● Required work: The reply should return the data in full, exactly as written.

Supplied data Block Start

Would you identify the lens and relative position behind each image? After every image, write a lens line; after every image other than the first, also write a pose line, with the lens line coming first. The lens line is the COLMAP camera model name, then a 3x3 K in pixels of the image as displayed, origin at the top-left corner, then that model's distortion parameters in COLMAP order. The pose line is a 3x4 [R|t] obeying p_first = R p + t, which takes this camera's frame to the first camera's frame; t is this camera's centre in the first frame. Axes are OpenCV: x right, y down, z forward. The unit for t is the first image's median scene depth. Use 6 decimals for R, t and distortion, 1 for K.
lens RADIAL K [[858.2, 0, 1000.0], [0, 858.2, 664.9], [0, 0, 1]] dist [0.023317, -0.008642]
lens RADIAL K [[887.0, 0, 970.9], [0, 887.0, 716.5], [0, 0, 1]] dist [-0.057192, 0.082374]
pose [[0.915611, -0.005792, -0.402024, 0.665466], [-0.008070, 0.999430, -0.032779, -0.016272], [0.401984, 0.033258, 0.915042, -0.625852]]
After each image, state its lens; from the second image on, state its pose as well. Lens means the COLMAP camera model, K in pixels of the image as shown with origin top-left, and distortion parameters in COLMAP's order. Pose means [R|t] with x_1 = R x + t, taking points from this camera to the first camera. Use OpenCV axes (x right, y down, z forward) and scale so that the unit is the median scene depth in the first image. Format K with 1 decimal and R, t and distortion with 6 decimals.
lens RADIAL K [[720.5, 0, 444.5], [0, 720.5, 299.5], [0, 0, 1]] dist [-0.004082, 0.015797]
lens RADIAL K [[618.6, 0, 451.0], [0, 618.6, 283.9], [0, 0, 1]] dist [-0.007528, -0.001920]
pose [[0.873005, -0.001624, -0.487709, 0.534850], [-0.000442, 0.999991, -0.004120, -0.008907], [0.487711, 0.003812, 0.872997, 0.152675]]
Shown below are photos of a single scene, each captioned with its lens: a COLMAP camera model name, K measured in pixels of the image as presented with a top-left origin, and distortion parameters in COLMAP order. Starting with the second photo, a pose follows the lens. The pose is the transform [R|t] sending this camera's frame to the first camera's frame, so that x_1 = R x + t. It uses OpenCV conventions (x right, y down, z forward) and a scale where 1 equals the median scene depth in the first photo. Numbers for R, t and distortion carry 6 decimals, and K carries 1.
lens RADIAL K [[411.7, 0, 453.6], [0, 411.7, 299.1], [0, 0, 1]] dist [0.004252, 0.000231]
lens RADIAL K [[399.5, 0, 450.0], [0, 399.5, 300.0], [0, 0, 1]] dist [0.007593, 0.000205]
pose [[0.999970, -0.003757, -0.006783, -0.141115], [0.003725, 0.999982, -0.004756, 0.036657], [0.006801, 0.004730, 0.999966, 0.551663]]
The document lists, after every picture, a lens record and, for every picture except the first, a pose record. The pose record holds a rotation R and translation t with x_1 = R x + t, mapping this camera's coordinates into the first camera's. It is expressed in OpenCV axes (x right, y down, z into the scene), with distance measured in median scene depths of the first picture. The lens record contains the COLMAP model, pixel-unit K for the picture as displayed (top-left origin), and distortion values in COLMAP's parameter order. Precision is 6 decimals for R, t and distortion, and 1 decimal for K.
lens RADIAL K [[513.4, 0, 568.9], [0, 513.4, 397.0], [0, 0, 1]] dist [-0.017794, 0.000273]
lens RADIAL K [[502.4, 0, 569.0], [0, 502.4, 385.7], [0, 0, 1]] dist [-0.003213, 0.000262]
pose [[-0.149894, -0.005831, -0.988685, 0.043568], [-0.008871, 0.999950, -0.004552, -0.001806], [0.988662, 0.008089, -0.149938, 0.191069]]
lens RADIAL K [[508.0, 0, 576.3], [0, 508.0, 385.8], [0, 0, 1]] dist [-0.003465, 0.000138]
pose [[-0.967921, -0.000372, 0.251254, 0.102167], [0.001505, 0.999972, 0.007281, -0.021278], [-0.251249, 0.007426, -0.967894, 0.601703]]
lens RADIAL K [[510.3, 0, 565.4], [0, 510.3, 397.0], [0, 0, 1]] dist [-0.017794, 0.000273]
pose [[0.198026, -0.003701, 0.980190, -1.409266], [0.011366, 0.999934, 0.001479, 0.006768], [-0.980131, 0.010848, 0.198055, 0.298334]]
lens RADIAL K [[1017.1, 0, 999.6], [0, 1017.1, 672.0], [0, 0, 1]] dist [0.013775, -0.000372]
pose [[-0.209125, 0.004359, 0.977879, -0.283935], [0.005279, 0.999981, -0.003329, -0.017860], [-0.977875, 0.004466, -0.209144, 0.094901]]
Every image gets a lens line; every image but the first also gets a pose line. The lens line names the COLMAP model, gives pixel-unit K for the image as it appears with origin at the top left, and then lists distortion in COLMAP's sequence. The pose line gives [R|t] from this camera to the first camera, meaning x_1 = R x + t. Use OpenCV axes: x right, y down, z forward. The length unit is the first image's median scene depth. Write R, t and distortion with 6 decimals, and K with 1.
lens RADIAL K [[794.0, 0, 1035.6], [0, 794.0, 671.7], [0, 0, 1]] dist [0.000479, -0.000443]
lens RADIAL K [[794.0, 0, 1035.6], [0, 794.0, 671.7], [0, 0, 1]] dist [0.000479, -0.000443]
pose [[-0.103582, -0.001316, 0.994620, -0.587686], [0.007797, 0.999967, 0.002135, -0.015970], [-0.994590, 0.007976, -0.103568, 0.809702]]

Supplied data Block End

● Written response:
Would you identify the lens and relative position behind each image? After every image, write a lens line; after every image other than the first, also write a pose line, with the lens line coming first. The lens line is the COLMAP camera model name, then a 3x3 K in pixels of the image as displayed, origin at the top-left corner, then that model's distortion parameters in COLMAP order. The pose line is a 3x4 [R|t] obeying p_first = R p + t, which takes this camera's frame to the first camera's frame; t is this camera's centre in the first frame. Axes are OpenCV: x right, y down, z forward. The unit for t is the first image's median scene depth. Use 6 decimals for R, t and distortion, 1 for K.
lens RADIAL K [[858.2, 0, 1000.0], [0, 858.2, 664.9], [0, 0, 1]] dist [0.023317, -0.008642]
lens RADIAL K [[887.0, 0, 970.9], [0, 887.0, 716.5], [0, 0, 1]] dist [-0.057192, 0.082374]
pose [[0.915611, -0.005792, -0.402024, 0.665466], [-0.008070, 0.999430, -0.032779, -0.016272], [0.401984, 0.033258, 0.915042, -0.625852]]
After each image, state its lens; from the second image on, state its pose as well. Lens means the COLMAP camera model, K in pixels of the image as shown with origin top-left, and distortion parameters in COLMAP's order. Pose means [R|t] with x_1 = R x + t, taking points from this camera to the first camera. Use OpenCV axes (x right, y down, z forward) and scale so that the unit is the median scene depth in the first image. Format K with 1 decimal and R, t and distortion with 6 decimals.
lens RADIAL K [[720.5, 0, 444.5], [0, 720.5, 299.5], [0, 0, 1]] dist [-0.004082, 0.015797]
lens RADIAL K [[618.6, 0, 451.0], [0, 618.6, 283.9], [0, 0, 1]] dist [-0.007528, -0.001920]
pose [[0.873005, -0.001624, -0.487709, 0.534850], [-0.000442, 0.999991, -0.004120, -0.008907], [0.487711, 0.003812, 0.872997, 0.152675]]
Shown below are photos of a single scene, each captioned with its lens: a COLMAP camera model name, K measured in pixels of the image as presented with a top-left origin, and distortion parameters in COLMAP order. Starting with the second photo, a pose follows the lens. The pose is the transform [R|t] sending this camera's frame to the first camera's frame, so that x_1 = R x + t. It uses OpenCV conventions (x right, y down, z forward) and a scale where 1 equals the median scene depth in the first photo. Numbers for R, t and distortion carry 6 decimals, and K carries 1.
lens RADIAL K [[411.7, 0, 453.6], [0, 411.7, 299.1], [0, 0, 1]] dist [0.004252, 0.000231]
lens RADIAL K [[399.5, 0, 450.0], [0, 399.5, 300.0], [0, 0, 1]] dist [0.007593, 0.000205]
pose [[0.999970, -0.003757, -0.006783, -0.141115], [0.003725, 0.999982, -0.004756, 0.036657], [0.006801, 0.004730, 0.999966, 0.551663]]
The document lists, after every picture, a lens record and, for every picture except the first, a pose record. The pose record holds a rotation R and translation t with x_1 = R x + t, mapping this camera's coordinates into the first camera's. It is expressed in OpenCV axes (x right, y down, z into the scene), with distance measured in median scene depths of the first picture. The lens record contains the COLMAP model, pixel-unit K for the picture as displayed (top-left origin), and distortion values in COLMAP's parameter order. Precision is 6 decimals for R, t and distortion, and 1 decimal for K.
lens RADIAL K [[513.4, 0, 568.9], [0, 513.4, 397.0], [0, 0, 1]] dist [-0.017794, 0.000273]
lens RADIAL K [[502.4, 0, 569.0], [0, 502.4, 385.7], [0, 0, 1]] dist [-0.003213, 0.000262]
pose [[-0.149894, -0.005831, -0.988685, 0.043568], [-0.008871, 0.999950, -0.004552, -0.001806], [0.988662, 0.008089, -0.149938, 0.191069]]
lens RADIAL K [[508.0, 0, 576.3], [0, 508.0, 385.8], [0, 0, 1]] dist [-0.003465, 0.000138]
pose [[-0.967921, -0.000372, 0.251254, 0.102167], [0.001505, 0.999972, 0.007281, -0.021278], [-0.251249, 0.007426, -0.967894, 0.601703]]
lens RADIAL K [[510.3, 0, 565.4], [0, 510.3, 397.0], [0, 0, 1]] dist [-0.017794, 0.000273]
pose [[0.198026, -0.003701, 0.980190, -1.409266], [0.011366, 0.999934, 0.001479, 0.006768], [-0.980131, 0.010848, 0.198055, 0.298334]]
lens RADIAL K [[1017.1, 0, 999.6], [0, 1017.1, 672.0], [0, 0, 1]] dist [0.013775, -0.000372]
pose [[-0.209125, 0.004359, 0.977879, -0.283935], [0.005279, 0.999981, -0.003329, -0.017860], [-0.977875, 0.004466, -0.209144, 0.094901]]
Every image gets a lens line; every image but the first also gets a pose line. The lens line names the COLMAP model, gives pixel-unit K for the image as it appears with origin at the top left, and then lists distortion in COLMAP's sequence. The pose line gives [R|t] from this camera to the first camera, meaning x_1 = R x + t. Use OpenCV axes: x right, y down, z forward. The length unit is the first image's median scene depth. Write R, t and distortion with 6 decimals, and K with 1.
lens RADIAL K [[794.0, 0, 1035.6], [0, 794.0, 671.7], [0, 0, 1]] dist [0.000479, -0.000443]
lens RADIAL K [[794.0, 0, 1035.6], [0, 794.0, 671.7], [0, 0, 1]] dist [0.000479, -0.000443]
pose [[-0.103582, -0.001316, 0.994620, -0.587686], [0.007797, 0.999967, 0.002135, -0.015970], [-0.994590, 0.007976, -0.103568, 0.809702]]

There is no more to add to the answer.